To obtain an indication of program effect, data were analysed for a sub-sample of parents and adolescents in the intervention condition who accessed the program (i.e. Completers), compared with those who did not access the program (i.e. Non-completers). Examples of the results are presented next. Parent reports showed positive findings for parental stress and anxiety for those who had completed the program. There was no change in fatigue and self-efficacy, however, parents’ pre-intervention scores were within the ‘normal’ range for both of these measures.
Data on adolescents who had accessed 80 per cent or more, compared with those who had not accessed the program, showed findings for Completers in the expected direction for resilience and self-esteem. There was also a positive finding for Completers for adolescent-reported depression symptoms, but a finding in an unexpected direction for anxiety, with a slight increase in anxiety for Completers and decreased anxiety for Non-Completers. Two parent-reported indicators of adolescent physical health showed positive change for Completers compared to Non-Completers.

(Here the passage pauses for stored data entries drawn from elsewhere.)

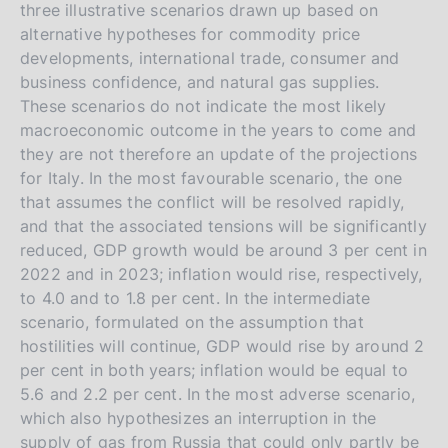
three illustrative scenarios drawn up based on
alternative hypotheses for commodity price
developments, international trade, consumer and
business confidence, and natural gas supplies.
These scenarios do not indicate the most likely
macroeconomic outcome in the years to come and
they are not therefore an update of the projections
for Italy. In the most favourable scenario, the one
that assumes the conflict will be resolved rapidly,
and that the associated tensions will be significantly
reduced, GDP growth would be around 3 per cent in
2022 and in 2023; inflation would rise, respectively,
to 4.0 and to 1.8 per cent. In the intermediate
scenario, formulated on the assumption that
hostilities will continue, GDP would rise by around 2
per cent in both years; inflation would be equal to
5.6 and 2.2 per cent. In the most adverse scenario,
which also hypothesizes an interruption in the
supply of gas from Russia that could only partly be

Parents and adolescents provided information on family outcomes, such as communication, conflict and diabetes responsibility and there were some differences in what parents and adolescents reported. For example, adolescents in the Completer group had changes in the expected direction for communication, but parents’ scores showed no change. Adolescents, but not parents, in the Completer groups reported positive change in aspects of conflict. There were also different findings for adolescent and parent data with regard to diabetes responsibility.
Parents reported on the impact that their child’s diabetes had on family functioning. There were findings indicating pre to post improvement for Completers in five of six subscales of a family management measure.

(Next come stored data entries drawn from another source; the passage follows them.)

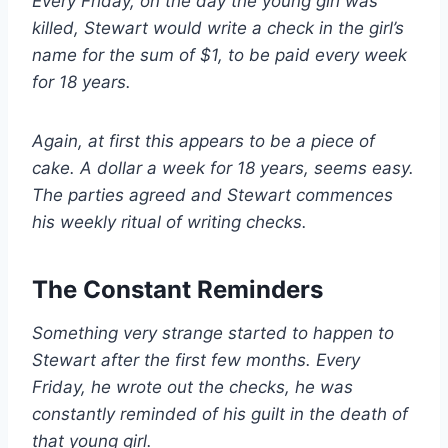
Every Friday, on the day the young girl was
killed, Stewart would write a check in the girl’s
name for the sum of $1, to be paid every week
for 18 years.
Again, at first this appears to be a piece of
cake. A dollar a week for 18 years, seems easy.
The parties agreed and Stewart commences
his weekly ritual of writing checks.
The Constant Reminders
Something very strange started to happen to
Stewart after the first few months. Every
Friday, he wrote out the checks, he was
constantly reminded of his guilt in the death of
that young girl.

The majority of parents who completed satisfaction questionnaires found the program easy to use and reported that they had enjoyed using the program, had learnt new skills, and that the program contained useful information. Most of the adolescents who responded said the program was easy to use, but their level of satisfaction was lower than the parents’.

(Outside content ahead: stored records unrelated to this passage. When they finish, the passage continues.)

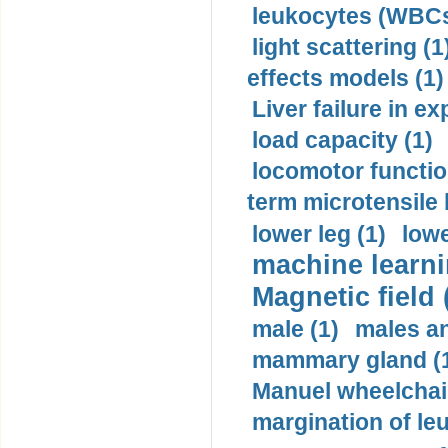
leukocytes (WBCs
light scattering (1
effects models (1)
Liver failure in ex
load capacity (1)
locomotor functio
term microtensile 
lower leg (1)
lowe
machine learni
Magnetic field 
male (1)
males a
mammary gland (
Manuel wheelchair
margination of le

The results of this study show that the NVNG program has potential as an intervention although further research is needed to establish conclusively the efficacy of the program and the conditions under which the most cost-effective outcomes can be achieved. What is clear is that while perceived need and interest are high, program attrition is also high. It is possible that a self-administered online program without any practitioner input is unlikely to engage and sustain all those in need of support. Ways to address this issue may be to move from a self-administered model towards a ‘minimal assistance’ model, where additional support is provided by a relevant professional. That is, program completion may be enhanced by embedding NVNG in existing service delivery where families could be referred to the program at the time when they most need it and be given the level of assistance, encouragement and support that matches their needs.